Exercise 1 - Print the part of the post on testing graphics code below from "Here is how" up to and including "anything to you?).", copying it word for word.

** BEGIN Source extract **

Testing graphics code

Everyone is saying “unit tests for the win!” all over the place. That’s good, but how would you actually test graphics related code? Especially considering all the different hardware and drivers out there, where the result might be different just because the hardware is different, or because the hardware/driver understands your code in a funky way…

Here is how we do it at work. This took quite some time to set up, but I think it’s very worth it.

Testing Lab in actionFirst you need hardware to test things on. For a start just a couple of graphics cards that you can swap in and out might do the trick. A larger problem is integrated graphics cards – it’s quite hard to swap them in and out, so we bit the bullet and bought a machine for each integrated card that we care about. The same machines are then used to test discrete cards (we have several shelves of those by now, going all the way back to… does ATI Rage, Matrox G45 or S3 ProSavage say anything to you?).

** END Source extract **
** BEGIN Extracted data **

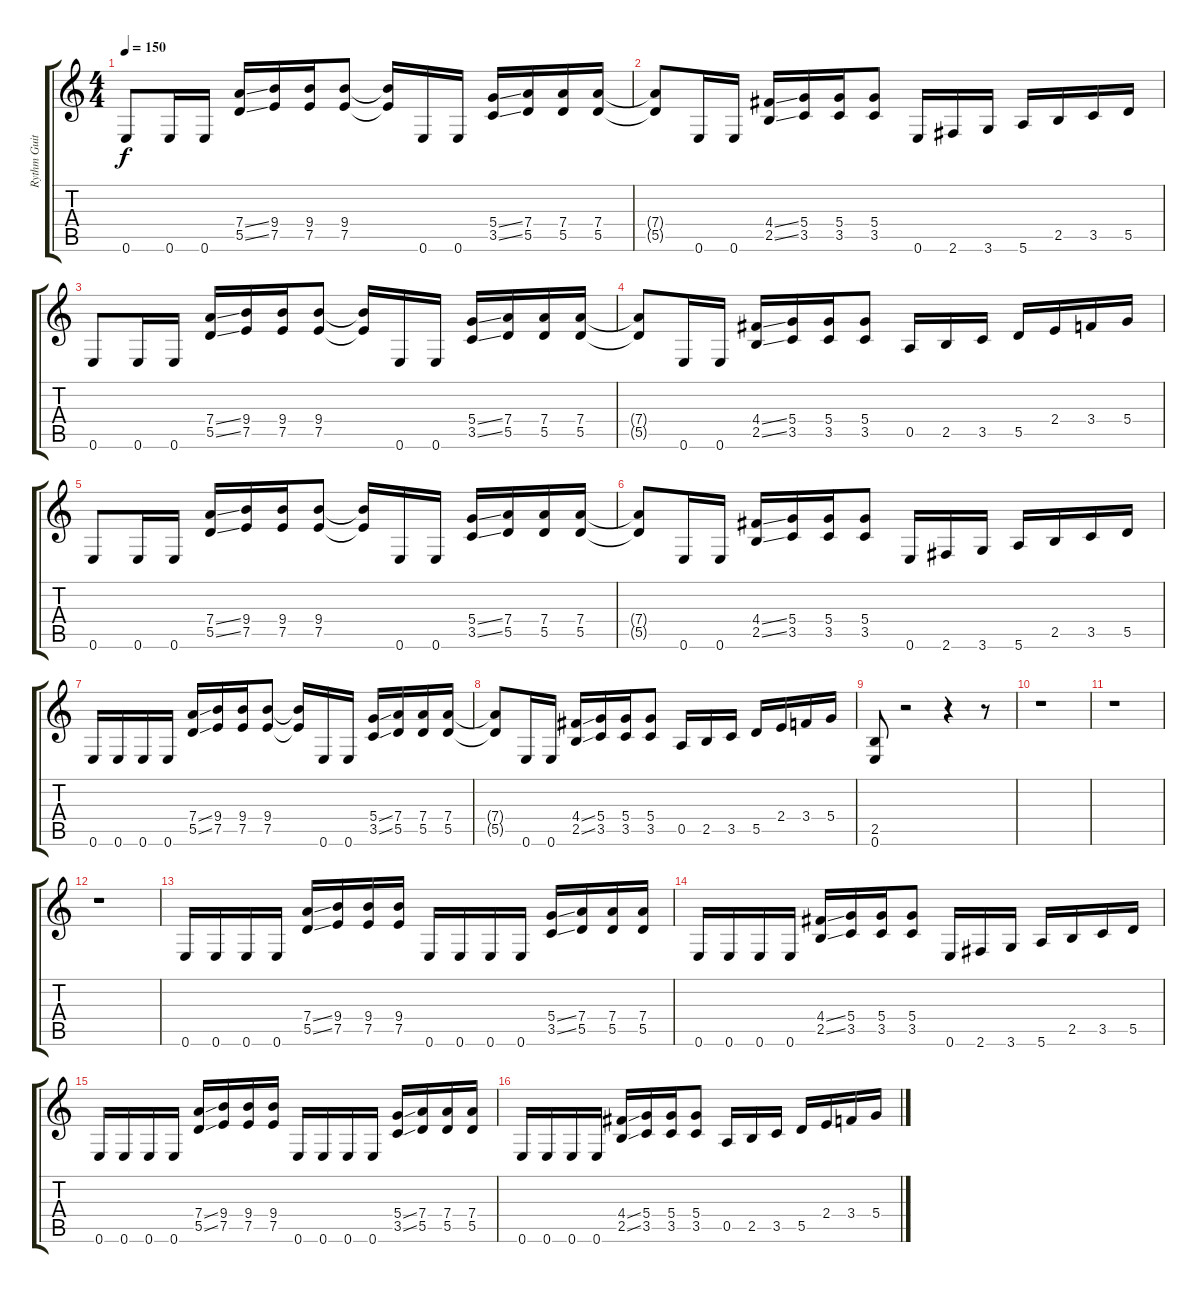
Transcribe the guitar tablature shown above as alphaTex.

\track ("Rythm Guitar" "Rythm Guit") {instrument distortionguitar}
\staff {score tabs}
\tuning (E4 B3 G3 D3 A2 E2) {hide}
\ts (4 4)
\tempo 150
\clef g2
\ks c
0.6.8{dy f} 0.6.16 0.6.16 (7.4{ss} 5.5{ss}).16 (9.4 7.5).16 (9.4 7.5).16 (9.4 7.5).8 (9.4{t} 7.5{t}).16 0.6.16 0.6.16 (5.4{ss} 3.5{ss}).16 (7.4 5.5).16 (7.4 5.5).16 (7.4 5.5).16 |
(7.4{t} 5.5{t}).8 0.6.16 0.6.16 (4.4{ss} 2.5{ss}).16 (5.4 3.5).16 (5.4 3.5).16 (5.4 3.5).8 0.6.16 2.6.16 3.6.16 5.6.16 2.5.16 3.5.16 5.5.16 |
0.6.8 0.6.16 0.6.16 (7.4{ss} 5.5{ss}).16 (9.4 7.5).16 (9.4 7.5).16 (9.4 7.5).8 (9.4{t} 7.5{t}).16 0.6.16 0.6.16 (5.4{ss} 3.5{ss}).16 (7.4 5.5).16 (7.4 5.5).16 (7.4 5.5).16 |
(7.4{t} 5.5{t}).8 0.6.16 0.6.16 (4.4{ss} 2.5{ss}).16 (5.4 3.5).16 (5.4 3.5).16 (5.4 3.5).8 0.5.16 2.5.16 3.5.16 5.5.16 2.4.16 3.4.16 5.4.16 |
0.6.8 0.6.16 0.6.16 (7.4{ss} 5.5{ss}).16 (9.4 7.5).16 (9.4 7.5).16 (9.4 7.5).8 (9.4{t} 7.5{t}).16 0.6.16 0.6.16 (5.4{ss} 3.5{ss}).16 (7.4 5.5).16 (7.4 5.5).16 (7.4 5.5).16 |
(7.4{t} 5.5{t}).8 0.6.16 0.6.16 (4.4{ss} 2.5{ss}).16 (5.4 3.5).16 (5.4 3.5).16 (5.4 3.5).8 0.6.16 2.6.16 3.6.16 5.6.16 2.5.16 3.5.16 5.5.16 |
0.6.16 0.6.16 0.6.16 0.6.16 (7.4{ss} 5.5{ss}).16 (9.4 7.5).16 (9.4 7.5).16 (9.4 7.5).8 (9.4{t} 7.5{t}).16 0.6.16 0.6.16 (5.4{ss} 3.5{ss}).16 (7.4 5.5).16 (7.4 5.5).16 (7.4 5.5).16 |
(7.4{t} 5.5{t}).8 0.6.16 0.6.16 (4.4{ss} 2.5{ss}).16 (5.4 3.5).16 (5.4 3.5).16 (5.4 3.5).8 0.5.16 2.5.16 3.5.16 5.5.16 2.4.16 3.4.16 5.4.16 |
(2.5 0.6).8 r.2 r.4 r.8 |
r.1 |
r.1 |
r.1 |
0.6.16 0.6.16 0.6.16 0.6.16 (7.4{ss} 5.5{ss}).16 (9.4 7.5).16 (9.4 7.5).16 (9.4 7.5).16 0.6.16 0.6.16 0.6.16 0.6.16 (5.4{ss} 3.5{ss}).16 (7.4 5.5).16 (7.4 5.5).16 (7.4 5.5).16 |
0.6.16 0.6.16 0.6.16 0.6.16 (4.4{ss} 2.5{ss}).16 (5.4 3.5).16 (5.4 3.5).16 (5.4 3.5).8 0.6.16 2.6.16 3.6.16 5.6.16 2.5.16 3.5.16 5.5.16 |
0.6.16 0.6.16 0.6.16 0.6.16 (7.4{ss} 5.5{ss}).16 (9.4 7.5).16 (9.4 7.5).16 (9.4 7.5).16 0.6.16 0.6.16 0.6.16 0.6.16 (5.4{ss} 3.5{ss}).16 (7.4 5.5).16 (7.4 5.5).16 (7.4 5.5).16 |
0.6.16 0.6.16 0.6.16 0.6.16 (4.4{ss} 2.5{ss}).16 (5.4 3.5).16 (5.4 3.5).16 (5.4 3.5).8 0.5.16 2.5.16 3.5.16 5.5.16 2.4.16 3.4.16 5.4.16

** END Extracted data **

Exercise 2 - Return every line of the listing that contains the string "alphaTex".

Exercise result 1 -
Here is how we do it at work. This took quite some time to set up, but I think it’s very worth it.

Testing Lab in actionFirst you need hardware to test things on. For a start just a couple of graphics cards that you can swap in and out might do the trick. A larger problem is integrated graphics cards – it’s quite hard to swap them in and out, so we bit the bullet and bought a machine for each integrated card that we care about. The same machines are then used to test discrete cards (we have several shelves of those by now, going all the way back to… does ATI Rage, Matrox G45 or S3 ProSavage say anything to you?).

Exercise result 2 -
Transcribe the guitar tablature shown above as alphaTex.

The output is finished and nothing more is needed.